Exercise prompt >> Continue the bird flu blog post from the point where it stops.

Supplied text >>

:::

Saturday, November 12, 2005

Flu update

Hong Kong is preparing for the worst.
Remember the Hong Kong flu?
They don't take these things lightly.

The authority which manages all of Hong Kong's public hospitals fears an explosion of bird flu cases in the city early next year, a Chinese-language daily reported on Saturday, quoting a source at the authority.

"Spring is the peak season for human influenza. Once the human influenza virus mixes with bird flu, it will pose a big threat," Wen Wei Po said in a front-page story, quoting an unidentified source at the Hong Kong Hospital Authority.

"If bird flu explodes in the community, the first wave will be very severe. It will pose the biggest threat to young people," the pro-Beijing daily said.

Experts fear that the H5N1 bird flu virus could mutate and become easily transmissible between people, setting off a pandemic in which millions might die. The virus in its current form has killed around half of the people it has infected.

A study, published in the online medical journal Respiratory Research, suggested that if H5N1 did cause a pandemic, it could disproportionately affect the young and healthy as compared to seasonal flu, which kills many elderly but few young adults. In Hong Kong, the seasonal peak for human influenza is between January and March.


This link comes from H5N1 Blog.

Those interested in science might be interested in this.
The more you understand of this report from Respiratory Research, the less you'll like it: Proinflammatory cytokine responses induced by influenza A (H5N1) viruses in primary human alveolar and bronchial epithelial cells.

:::

Dataset >>
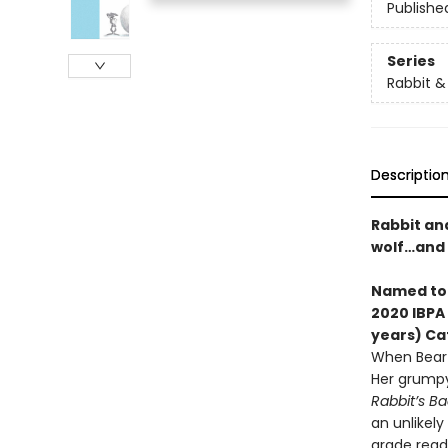
Publishe
Series
Rabbit &
Descriptio
Rabbit an
wolf…and 
Named t
2020 IBPA
years) Ca
When Bear 
Her grumpy
Rabbit’s Ba
an unlikely
grade reade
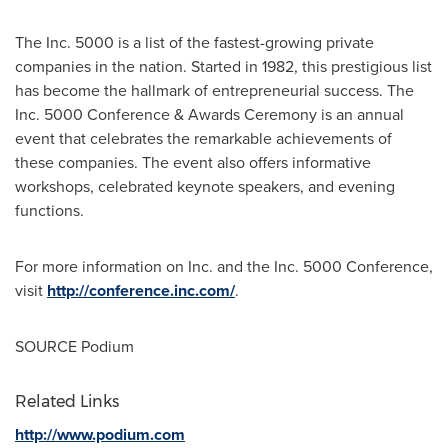
The Inc. 5000 is a list of the fastest-growing private
companies in the nation. Started in 1982, this prestigious list
has become the hallmark of entrepreneurial success. The
Inc. 5000 Conference & Awards Ceremony is an annual
event that celebrates the remarkable achievements of
these companies. The event also offers informative
workshops, celebrated keynote speakers, and evening
functions.
For more information on Inc. and the Inc. 5000 Conference,
visit
http://conference.inc.com/
.
SOURCE Podium
Related Links
http://www.podium.com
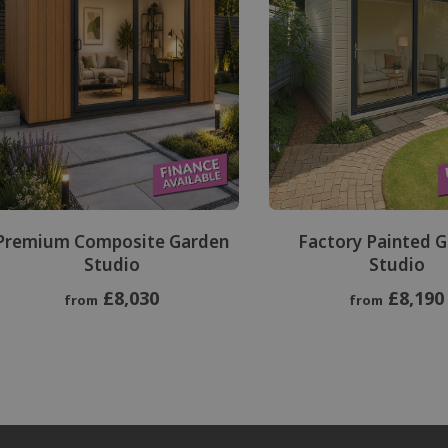
Premium Composite Garden
Factory Painted 
Studio
Studio
£8,030
£8,190
from
from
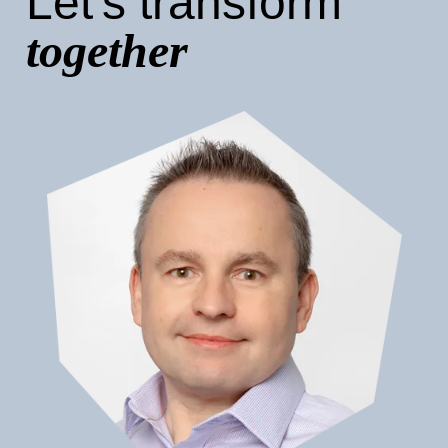
Let's transform
together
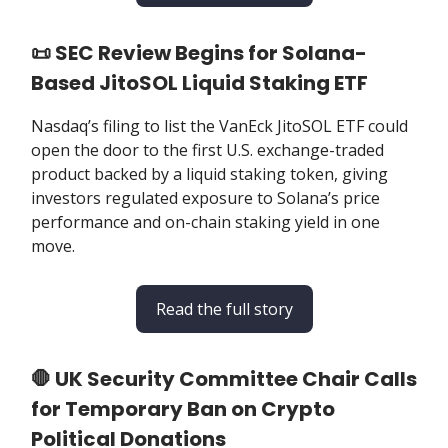
📜 SEC Review Begins for Solana-
Based JitoSOL Liquid Staking ETF
Nasdaq’s filing to list the VanEck JitoSOL ETF could
open the door to the first U.S. exchange-traded
product backed by a liquid staking token, giving
investors regulated exposure to Solana’s price
performance and on-chain staking yield in one
move.
Read the full story
🛑 UK Security Committee Chair Calls
for Temporary Ban on Crypto
Political Donations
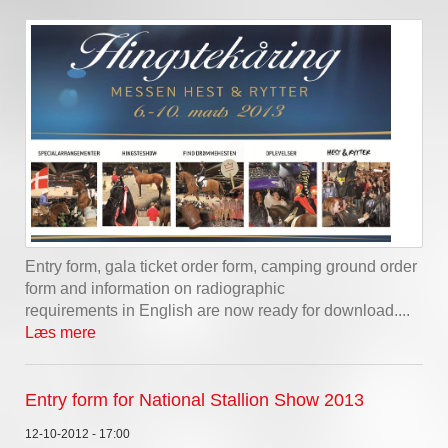
Entry form, gala ticket order form, camping ground order
form and information on radiographic
requirements in English are now ready for download....
Læs mere
Entry form for National Stallion Show 2013
12-10-2012 - 17:00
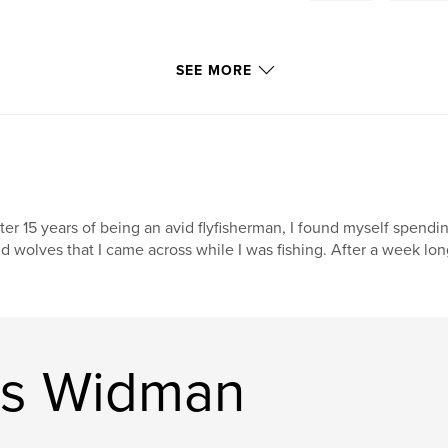
SEE MORE
ter 15 years of being an avid flyfisherman, I found myself spend
d wolves that I came across while I was fishing. After a week long
is Widman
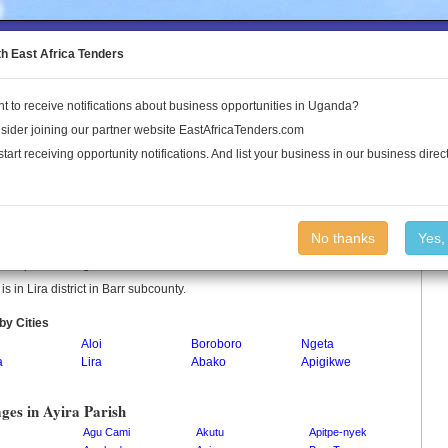
to the Land Conflict Map
th East Africa Tenders
t to receive notifications about business opportunities in Uganda?
Publications
Log In
sider joining our partner website EastAfricaTenders.com
start receiving opportunity notifications. And list your business in our business direct
a Parish
No thanks
Yes,
 is a parish in Uganda.
 is in Lira district in Barr subcounty.
by Cities
Aloi
Boroboro
Ngeta
a
Lira
Abako
Apigikwe
ages in Ayira Parish
Agu Cami
Akutu
Apitpe-nyek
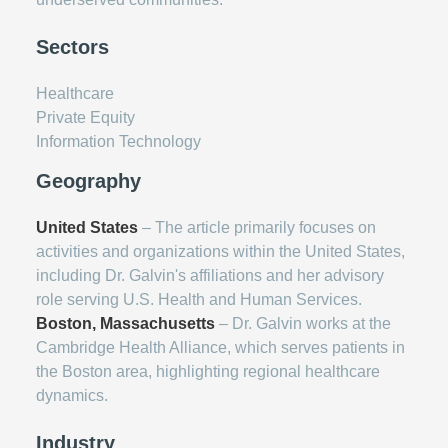
Sectors
Healthcare
Private Equity
Information Technology
Geography
United States
– The article primarily focuses on
activities and organizations within the United States,
including Dr. Galvin's affiliations and her advisory
role serving U.S. Health and Human Services.
Boston, Massachusetts
– Dr. Galvin works at the
Cambridge Health Alliance, which serves patients in
the Boston area, highlighting regional healthcare
dynamics.
Industry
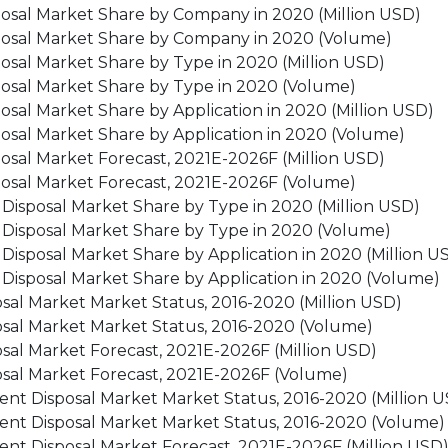
posal Market Share by Company in 2020 (Million USD)
posal Market Share by Company in 2020 (Volume)
osal Market Share by Type in 2020 (Million USD)
posal Market Share by Type in 2020 (Volume)
sal Market Share by Application in 2020 (Million USD)
osal Market Share by Application in 2020 (Volume)
osal Market Forecast, 2021E-2026F (Million USD)
posal Market Forecast, 2021E-2026F (Volume)
 Disposal Market Share by Type in 2020 (Million USD)
t Disposal Market Share by Type in 2020 (Volume)
 Disposal Market Share by Application in 2020 (Million U
 Disposal Market Share by Application in 2020 (Volume)
sal Market Market Status, 2016-2020 (Million USD)
osal Market Market Status, 2016-2020 (Volume)
sal Market Forecast, 2021E-2026F (Million USD)
osal Market Forecast, 2021E-2026F (Volume)
ent Disposal Market Market Status, 2016-2020 (Million 
ment Disposal Market Market Status, 2016-2020 (Volume)
ent Disposal Market Forecast, 2021E-2026F (Million USD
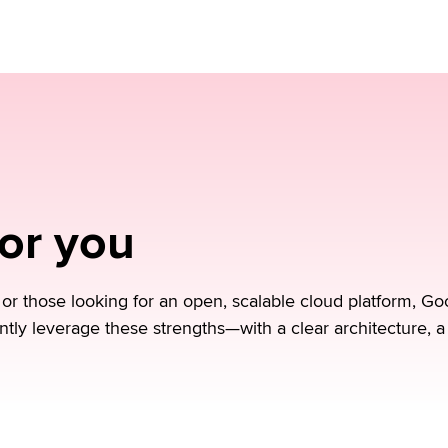
ment.
for you
 those looking for an open, scalable cloud platform, Goo
ntly leverage these strengths—with a clear architecture, a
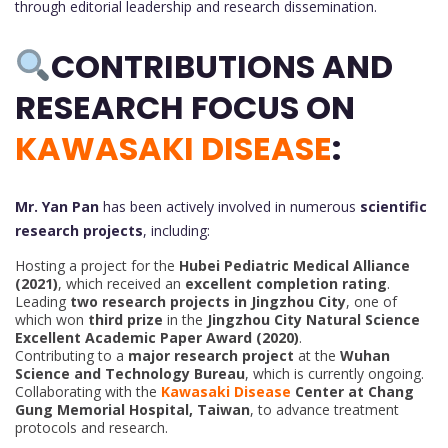
through editorial leadership and research dissemination.
CONTRIBUTIONS AND
RESEARCH FOCUS ON
KAWASAKI DISEASE
:
Mr. Yan Pan
has been actively involved in numerous
scientific
research projects
, including:
Hosting a project for the
Hubei Pediatric Medical Alliance
(2021)
, which received an
excellent completion rating
.
Leading
two research projects in Jingzhou City
, one of
which won
third prize
in the
Jingzhou City Natural Science
Excellent Academic Paper Award (2020)
.
Contributing to a
major research project
at the
Wuhan
Science and Technology Bureau
, which is currently ongoing.
Collaborating with the
Kawasaki Disease
Center at Chang
Gung Memorial Hospital, Taiwan
, to advance treatment
protocols and research.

:::

Output of the task >>
[...]
If I understand what they're saying, H5N1 has a talent for provoking the immune system into inflaming and destroying the lung tissue where the virus is thriving. The abstract goes on to say that recent virus strains from Vietnam are even better at inducing "chemokines" than the original 1997 strain of H5N1.

Or this via another bird flu blog.

Bird flu might cause such severe disease and kill so many people because it makes the immune system 'overreact', say researchers.

They say that suppressing the immune response could be a way to treat infection by the H5N1 virus, which has killed 64 people in Asia — about half of all confirmed cases.

In a study published online today (11 November) by Respiratory Research, the researchers showed that lung cells infected with the virus produce considerably more 'messenger' chemicals than cells infected with a normal human flu virus.

These chemical messengers alert the immune system to send white blood cells to attack the source of infection.

The production of so many messenger molecules could explain why H5N1-infected people's lungs are "full" of a kind of white blood cell called macrophages, says lead researcher Malik Peiris of the University of Hong Kong.